Leaders from the group, Raise Your Hand for Public Education in Illinois, also are lobbying state lawmakers to draft an opt-out bill to give parents the right to choose whether their children take the assessments, developed by the Partnership for Assessment of Readiness for College and Careers, or PARCC. Two state lawmakers are poised to introduce opt-out legislation in January, according to a story in the Chicago Sun-Times.
Raise Your Hand’s website shows that the group has collected more than 4,000 signatures on its petition asking the state board to seek a waiver from the U.S. Department of Education to postpone testing this school year. Members of the group presented copies of the petition to state board members Nov. 21, according to the Sun-Times story.

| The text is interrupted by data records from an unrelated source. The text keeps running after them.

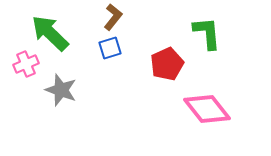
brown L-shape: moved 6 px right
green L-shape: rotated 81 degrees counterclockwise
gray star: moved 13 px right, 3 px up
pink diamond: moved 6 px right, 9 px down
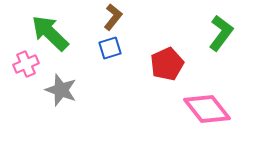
green L-shape: moved 14 px right; rotated 42 degrees clockwise
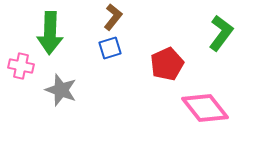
green arrow: rotated 132 degrees counterclockwise
pink cross: moved 5 px left, 2 px down; rotated 35 degrees clockwise
pink diamond: moved 2 px left, 1 px up
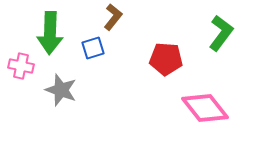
blue square: moved 17 px left
red pentagon: moved 1 px left, 5 px up; rotated 28 degrees clockwise
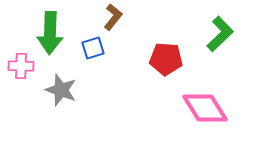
green L-shape: moved 1 px left, 1 px down; rotated 9 degrees clockwise
pink cross: rotated 10 degrees counterclockwise
pink diamond: rotated 6 degrees clockwise
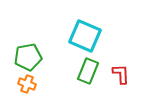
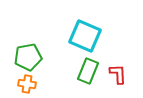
red L-shape: moved 3 px left
orange cross: rotated 12 degrees counterclockwise
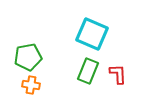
cyan square: moved 7 px right, 2 px up
orange cross: moved 4 px right, 1 px down
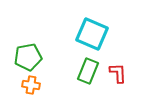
red L-shape: moved 1 px up
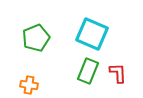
green pentagon: moved 8 px right, 19 px up; rotated 12 degrees counterclockwise
orange cross: moved 2 px left
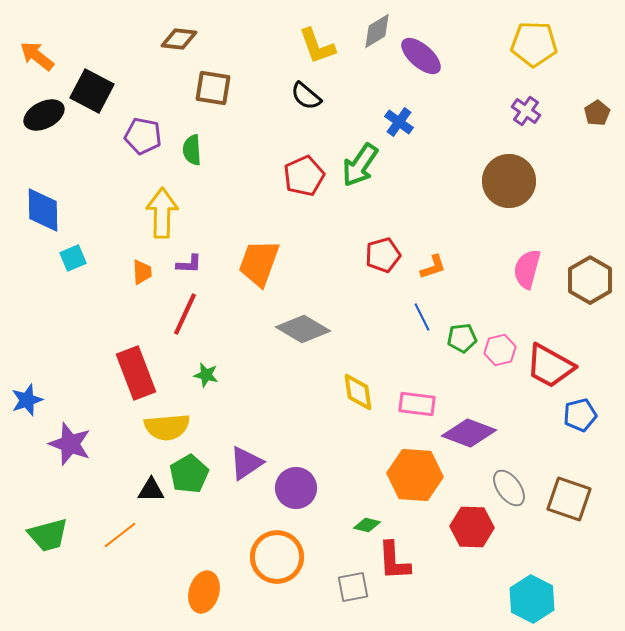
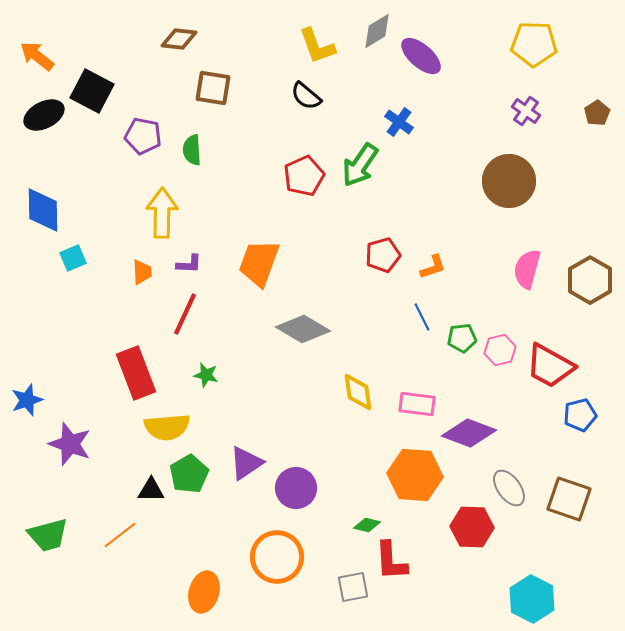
red L-shape at (394, 561): moved 3 px left
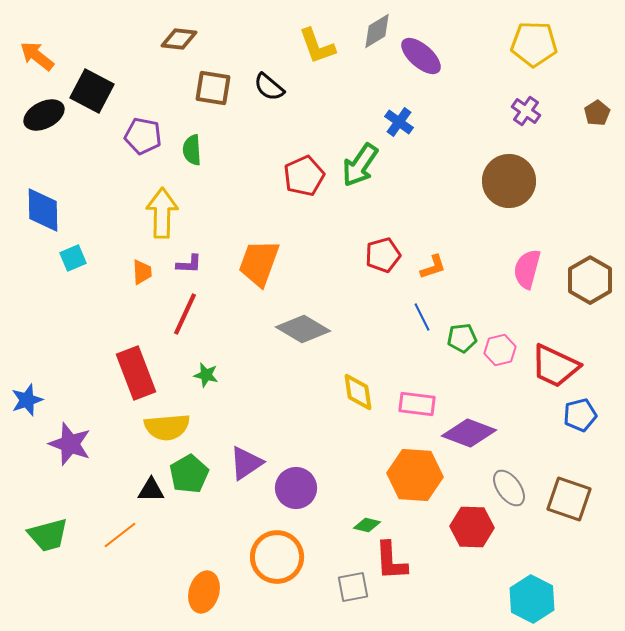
black semicircle at (306, 96): moved 37 px left, 9 px up
red trapezoid at (550, 366): moved 5 px right; rotated 4 degrees counterclockwise
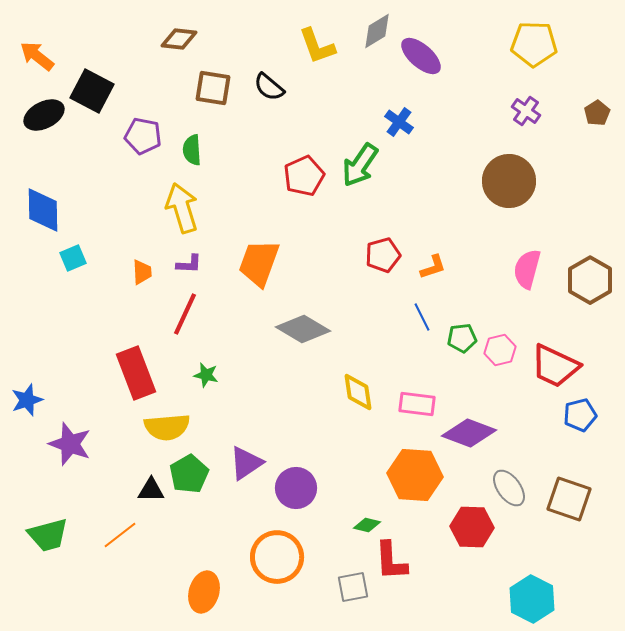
yellow arrow at (162, 213): moved 20 px right, 5 px up; rotated 18 degrees counterclockwise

“The PARCC [assessment] isn’t ready for our children, and our schools aren’t ready with the technology and/or the new curriculum and standards that are required for this test,” a statement on Raise Your Hand’s website reads. “The test is too long, too expensive, and hasn’t been shown to be valid and reliable.”
Despite parents’ concerns, state Superintendent Christopher Koch told the newspaper that the PARCC test would be administered as scheduled. He added that Illinois could lose federal funding if it granted the Chicago Public Schools’ repeated requests to delay PARCC testing.
A version of this news article first appeared in the K-12 Parents and the Public blog.